◆ Records provided:

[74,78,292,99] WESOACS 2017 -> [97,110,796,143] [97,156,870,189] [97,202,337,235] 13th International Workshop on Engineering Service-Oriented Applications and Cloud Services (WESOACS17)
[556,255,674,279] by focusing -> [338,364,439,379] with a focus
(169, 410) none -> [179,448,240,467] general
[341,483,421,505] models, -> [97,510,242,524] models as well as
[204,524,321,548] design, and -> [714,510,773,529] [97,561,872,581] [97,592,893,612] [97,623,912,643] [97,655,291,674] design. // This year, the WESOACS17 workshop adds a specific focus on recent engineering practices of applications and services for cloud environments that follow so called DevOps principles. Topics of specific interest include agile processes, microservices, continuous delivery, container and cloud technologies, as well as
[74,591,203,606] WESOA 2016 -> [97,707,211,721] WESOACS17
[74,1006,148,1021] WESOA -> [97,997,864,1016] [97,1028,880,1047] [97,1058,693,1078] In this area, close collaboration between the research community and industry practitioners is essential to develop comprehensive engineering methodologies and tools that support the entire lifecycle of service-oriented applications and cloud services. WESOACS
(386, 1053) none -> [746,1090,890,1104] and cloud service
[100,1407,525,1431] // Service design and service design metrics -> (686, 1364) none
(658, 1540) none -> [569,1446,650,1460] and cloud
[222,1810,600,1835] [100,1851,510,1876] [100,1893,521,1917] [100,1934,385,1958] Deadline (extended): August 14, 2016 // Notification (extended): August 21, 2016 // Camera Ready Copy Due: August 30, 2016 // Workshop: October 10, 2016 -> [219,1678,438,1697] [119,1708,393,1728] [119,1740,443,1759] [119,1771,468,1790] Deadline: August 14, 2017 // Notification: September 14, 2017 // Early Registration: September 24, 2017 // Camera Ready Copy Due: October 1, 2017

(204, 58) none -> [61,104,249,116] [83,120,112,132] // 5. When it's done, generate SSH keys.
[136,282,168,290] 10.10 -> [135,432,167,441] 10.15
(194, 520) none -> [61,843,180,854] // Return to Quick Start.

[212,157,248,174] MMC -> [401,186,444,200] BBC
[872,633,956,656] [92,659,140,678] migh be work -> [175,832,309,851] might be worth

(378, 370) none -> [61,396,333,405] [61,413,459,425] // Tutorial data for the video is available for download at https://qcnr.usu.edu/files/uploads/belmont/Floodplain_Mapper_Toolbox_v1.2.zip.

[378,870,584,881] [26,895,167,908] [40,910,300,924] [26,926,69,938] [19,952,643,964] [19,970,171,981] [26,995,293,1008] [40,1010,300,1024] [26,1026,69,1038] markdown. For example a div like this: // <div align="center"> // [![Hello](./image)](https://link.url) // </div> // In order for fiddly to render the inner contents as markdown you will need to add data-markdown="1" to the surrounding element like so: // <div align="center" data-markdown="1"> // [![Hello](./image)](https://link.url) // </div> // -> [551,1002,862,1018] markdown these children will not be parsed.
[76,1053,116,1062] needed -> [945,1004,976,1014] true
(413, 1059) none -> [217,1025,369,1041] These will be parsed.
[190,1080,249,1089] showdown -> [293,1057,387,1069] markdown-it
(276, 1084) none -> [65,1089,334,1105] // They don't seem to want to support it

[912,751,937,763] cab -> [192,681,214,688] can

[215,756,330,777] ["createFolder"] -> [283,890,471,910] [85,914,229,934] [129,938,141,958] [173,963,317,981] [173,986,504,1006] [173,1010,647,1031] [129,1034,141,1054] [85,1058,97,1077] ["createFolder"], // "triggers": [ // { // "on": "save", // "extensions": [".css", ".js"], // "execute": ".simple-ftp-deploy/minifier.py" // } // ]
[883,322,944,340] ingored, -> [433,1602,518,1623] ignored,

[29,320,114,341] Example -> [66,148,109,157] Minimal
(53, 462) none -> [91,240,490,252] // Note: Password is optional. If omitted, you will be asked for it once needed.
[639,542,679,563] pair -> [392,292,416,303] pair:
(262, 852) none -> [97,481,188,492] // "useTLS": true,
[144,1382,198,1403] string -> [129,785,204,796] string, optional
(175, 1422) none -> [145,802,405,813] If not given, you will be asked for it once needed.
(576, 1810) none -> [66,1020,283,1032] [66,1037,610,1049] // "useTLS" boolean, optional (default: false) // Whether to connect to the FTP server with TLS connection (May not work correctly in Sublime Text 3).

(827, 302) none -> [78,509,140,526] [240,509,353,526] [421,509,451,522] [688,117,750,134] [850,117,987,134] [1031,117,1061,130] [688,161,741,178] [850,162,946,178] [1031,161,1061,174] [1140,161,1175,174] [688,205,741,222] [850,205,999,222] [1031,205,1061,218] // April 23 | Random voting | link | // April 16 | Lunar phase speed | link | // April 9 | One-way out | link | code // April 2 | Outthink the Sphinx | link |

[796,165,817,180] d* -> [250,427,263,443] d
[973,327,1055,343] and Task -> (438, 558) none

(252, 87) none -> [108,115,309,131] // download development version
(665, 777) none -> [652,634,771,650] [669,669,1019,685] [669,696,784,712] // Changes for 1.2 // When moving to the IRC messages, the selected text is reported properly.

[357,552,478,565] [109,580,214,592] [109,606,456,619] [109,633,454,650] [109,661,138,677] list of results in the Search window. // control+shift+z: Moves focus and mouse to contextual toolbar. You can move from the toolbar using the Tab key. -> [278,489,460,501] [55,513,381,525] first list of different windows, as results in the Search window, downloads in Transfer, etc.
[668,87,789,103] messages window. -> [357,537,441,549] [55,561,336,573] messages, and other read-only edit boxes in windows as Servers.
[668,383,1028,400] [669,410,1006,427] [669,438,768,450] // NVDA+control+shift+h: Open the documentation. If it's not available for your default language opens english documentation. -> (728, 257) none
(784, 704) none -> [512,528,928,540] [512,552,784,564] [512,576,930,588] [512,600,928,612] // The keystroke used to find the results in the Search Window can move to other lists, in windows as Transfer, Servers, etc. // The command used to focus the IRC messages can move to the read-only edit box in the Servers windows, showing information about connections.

◆ Directions:
Could you write the whole listing out again, line for line?

◆ Answer box:
[74,78,292,99] WESOACS 2017 -> [97,110,796,143] [97,156,870,189] [97,202,337,235] 13th International Workshop on Engineering Service-Oriented Applications and Cloud Services (WESOACS17)
[556,255,674,279] by focusing -> [338,364,439,379] with a focus
(169, 410) none -> [179,448,240,467] general
[341,483,421,505] models, -> [97,510,242,524] models as well as
[204,524,321,548] design, and -> [714,510,773,529] [97,561,872,581] [97,592,893,612] [97,623,912,643] [97,655,291,674] design. // This year, the WESOACS17 workshop adds a specific focus on recent engineering practices of applications and services for cloud environments that follow so called DevOps principles. Topics of specific interest include agile processes, microservices, continuous delivery, container and cloud technologies, as well as
[74,591,203,606] WESOA 2016 -> [97,707,211,721] WESOACS17
[74,1006,148,1021] WESOA -> [97,997,864,1016] [97,1028,880,1047] [97,1058,693,1078] In this area, close collaboration between the research community and industry practitioners is essential to develop comprehensive engineering methodologies and tools that support the entire lifecycle of service-oriented applications and cloud services. WESOACS
(386, 1053) none -> [746,1090,890,1104] and cloud service
[100,1407,525,1431] // Service design and service design metrics -> (686, 1364) none
(658, 1540) none -> [569,1446,650,1460] and cloud
[222,1810,600,1835] [100,1851,510,1876] [100,1893,521,1917] [100,1934,385,1958] Deadline (extended): August 14, 2016 // Notification (extended): August 21, 2016 // Camera Ready Copy Due: August 30, 2016 // Workshop: October 10, 2016 -> [219,1678,438,1697] [119,1708,393,1728] [119,1740,443,1759] [119,1771,468,1790] Deadline: August 14, 2017 // Notification: September 14, 2017 // Early Registration: September 24, 2017 // Camera Ready Copy Due: October 1, 2017

(204, 58) none -> [61,104,249,116] [83,120,112,132] // 5. When it's done, generate SSH keys.
[136,282,168,290] 10.10 -> [135,432,167,441] 10.15
(194, 520) none -> [61,843,180,854] // Return to Quick Start.

[212,157,248,174] MMC -> [401,186,444,200] BBC
[872,633,956,656] [92,659,140,678] migh be work -> [175,832,309,851] might be worth

(378, 370) none -> [61,396,333,405] [61,413,459,425] // Tutorial data for the video is available for download at https://qcnr.usu.edu/files/uploads/belmont/Floodplain_Mapper_Toolbox_v1.2.zip.

[378,870,584,881] [26,895,167,908] [40,910,300,924] [26,926,69,938] [19,952,643,964] [19,970,171,981] [26,995,293,1008] [40,1010,300,1024] [26,1026,69,1038] markdown. For example a div like this: // <div align="center"> // [![Hello](./image)](https://link.url) // </div> // In order for fiddly to render the inner contents as markdown you will need to add data-markdown="1" to the surrounding element like so: // <div align="center" data-markdown="1"> // [![Hello](./image)](https://link.url) // </div> // -> [551,1002,862,1018] markdown these children will not be parsed.
[76,1053,116,1062] needed -> [945,1004,976,1014] true
(413, 1059) none -> [217,1025,369,1041] These will be parsed.
[190,1080,249,1089] showdown -> [293,1057,387,1069] markdown-it
(276, 1084) none -> [65,1089,334,1105] // They don't seem to want to support it

[912,751,937,763] cab -> [192,681,214,688] can

[215,756,330,777] ["createFolder"] -> [283,890,471,910] [85,914,229,934] [129,938,141,958] [173,963,317,981] [173,986,504,1006] [173,1010,647,1031] [129,1034,141,1054] [85,1058,97,1077] ["createFolder"], // "triggers": [ // { // "on": "save", // "extensions": [".css", ".js"], // "execute": ".simple-ftp-deploy/minifier.py" // } // ]
[883,322,944,340] ingored, -> [433,1602,518,1623] ignored,

[29,320,114,341] Example -> [66,148,109,157] Minimal
(53, 462) none -> [91,240,490,252] // Note: Password is optional. If omitted, you will be asked for it once needed.
[639,542,679,563] pair -> [392,292,416,303] pair:
(262, 852) none -> [97,481,188,492] // "useTLS": true,
[144,1382,198,1403] string -> [129,785,204,796] string, optional
(175, 1422) none -> [145,802,405,813] If not given, you will be asked for it once needed.
(576, 1810) none -> [66,1020,283,1032] [66,1037,610,1049] // "useTLS" boolean, optional (default: false) // Whether to connect to the FTP server with TLS connection (May not work correctly in Sublime Text 3).

(827, 302) none -> [78,509,140,526] [240,509,353,526] [421,509,451,522] [688,117,750,134] [850,117,987,134] [1031,117,1061,130] [688,161,741,178] [850,162,946,178] [1031,161,1061,174] [1140,161,1175,174] [688,205,741,222] [850,205,999,222] [1031,205,1061,218] // April 23 | Random voting | link | // April 16 | Lunar phase speed | link | // April 9 | One-way out | link | code // April 2 | Outthink the Sphinx | link |

[796,165,817,180] d* -> [250,427,263,443] d
[973,327,1055,343] and Task -> (438, 558) none

(252, 87) none -> [108,115,309,131] // download development version
(665, 777) none -> [652,634,771,650] [669,669,1019,685] [669,696,784,712] // Changes for 1.2 // When moving to the IRC messages, the selected text is reported properly.

[357,552,478,565] [109,580,214,592] [109,606,456,619] [109,633,454,650] [109,661,138,677] list of results in the Search window. // control+shift+z: Moves focus and mouse to contextual toolbar. You can move from the toolbar using the Tab key. -> [278,489,460,501] [55,513,381,525] first list of different windows, as results in the Search window, downloads in Transfer, etc.
[668,87,789,103] messages window. -> [357,537,441,549] [55,561,336,573] messages, and other read-only edit boxes in windows as Servers.
[668,383,1028,400] [669,410,1006,427] [669,438,768,450] // NVDA+control+shift+h: Open the documentation. If it's not available for your default language opens english documentation. -> (728, 257) none
(784, 704) none -> [512,528,928,540] [512,552,784,564] [512,576,930,588] [512,600,928,612] // The keystroke used to find the results in the Search Window can move to other lists, in windows as Transfer, Servers, etc. // The command used to focus the IRC messages can move to the read-only edit box in the Servers windows, showing information about connections.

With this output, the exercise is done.